(Beginning of MATERIAL FOR THE TASK)

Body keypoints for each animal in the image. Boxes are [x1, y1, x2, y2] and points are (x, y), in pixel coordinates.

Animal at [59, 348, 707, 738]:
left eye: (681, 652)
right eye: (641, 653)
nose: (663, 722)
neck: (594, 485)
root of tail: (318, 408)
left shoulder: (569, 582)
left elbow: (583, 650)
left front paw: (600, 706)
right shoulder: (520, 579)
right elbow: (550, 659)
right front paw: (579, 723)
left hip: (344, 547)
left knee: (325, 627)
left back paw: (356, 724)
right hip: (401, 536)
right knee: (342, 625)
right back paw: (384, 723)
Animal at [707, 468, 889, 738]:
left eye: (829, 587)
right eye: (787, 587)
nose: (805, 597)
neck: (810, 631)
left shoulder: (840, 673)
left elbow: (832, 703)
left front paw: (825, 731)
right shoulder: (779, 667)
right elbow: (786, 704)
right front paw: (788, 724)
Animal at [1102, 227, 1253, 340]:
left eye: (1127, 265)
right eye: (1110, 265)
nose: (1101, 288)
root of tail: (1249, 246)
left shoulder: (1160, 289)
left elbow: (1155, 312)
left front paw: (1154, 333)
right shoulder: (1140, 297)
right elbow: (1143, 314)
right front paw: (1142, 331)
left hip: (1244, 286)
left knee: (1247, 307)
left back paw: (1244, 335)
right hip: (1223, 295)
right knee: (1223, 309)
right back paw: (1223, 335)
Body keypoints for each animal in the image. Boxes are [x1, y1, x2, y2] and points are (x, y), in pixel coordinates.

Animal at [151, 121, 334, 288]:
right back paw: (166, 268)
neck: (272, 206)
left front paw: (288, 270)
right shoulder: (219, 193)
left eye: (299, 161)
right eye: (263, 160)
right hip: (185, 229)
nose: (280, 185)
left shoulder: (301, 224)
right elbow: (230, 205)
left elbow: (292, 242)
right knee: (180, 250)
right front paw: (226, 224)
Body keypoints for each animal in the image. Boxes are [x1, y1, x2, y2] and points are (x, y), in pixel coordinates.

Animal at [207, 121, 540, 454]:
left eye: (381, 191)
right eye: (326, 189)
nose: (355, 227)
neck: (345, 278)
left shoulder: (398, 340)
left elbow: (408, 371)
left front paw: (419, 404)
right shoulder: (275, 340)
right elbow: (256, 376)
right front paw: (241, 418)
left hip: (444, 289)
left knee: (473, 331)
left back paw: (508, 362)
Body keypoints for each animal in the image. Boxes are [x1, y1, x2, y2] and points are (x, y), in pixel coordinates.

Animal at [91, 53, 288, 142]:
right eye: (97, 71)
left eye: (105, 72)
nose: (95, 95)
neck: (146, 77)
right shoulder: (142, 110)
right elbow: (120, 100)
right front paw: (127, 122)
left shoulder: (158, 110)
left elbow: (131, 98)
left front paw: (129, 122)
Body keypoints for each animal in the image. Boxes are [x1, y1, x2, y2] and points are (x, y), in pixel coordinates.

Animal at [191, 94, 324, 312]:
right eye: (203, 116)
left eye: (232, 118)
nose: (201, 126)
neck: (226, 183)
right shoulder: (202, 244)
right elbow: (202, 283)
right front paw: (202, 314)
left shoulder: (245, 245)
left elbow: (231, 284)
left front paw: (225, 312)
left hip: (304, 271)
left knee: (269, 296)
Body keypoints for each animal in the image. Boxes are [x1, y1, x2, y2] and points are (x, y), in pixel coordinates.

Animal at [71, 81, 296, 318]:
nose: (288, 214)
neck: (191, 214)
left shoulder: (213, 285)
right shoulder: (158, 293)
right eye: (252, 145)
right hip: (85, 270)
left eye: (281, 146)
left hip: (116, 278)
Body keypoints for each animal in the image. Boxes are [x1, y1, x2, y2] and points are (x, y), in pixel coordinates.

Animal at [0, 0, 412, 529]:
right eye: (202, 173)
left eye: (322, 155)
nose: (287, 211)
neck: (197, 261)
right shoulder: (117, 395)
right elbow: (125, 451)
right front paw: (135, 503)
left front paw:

(End of MATERIAL FOR THE TASK)

== ABOUT THIS EXERCISE ==
Among the lines of the records, copy out each one that contains the word "back".

== FINISHED EXERCISE ==
left back paw: (356, 724)
right back paw: (384, 723)
left back paw: (1244, 335)
right back paw: (1223, 335)
right back paw: (166, 268)
left back paw: (508, 362)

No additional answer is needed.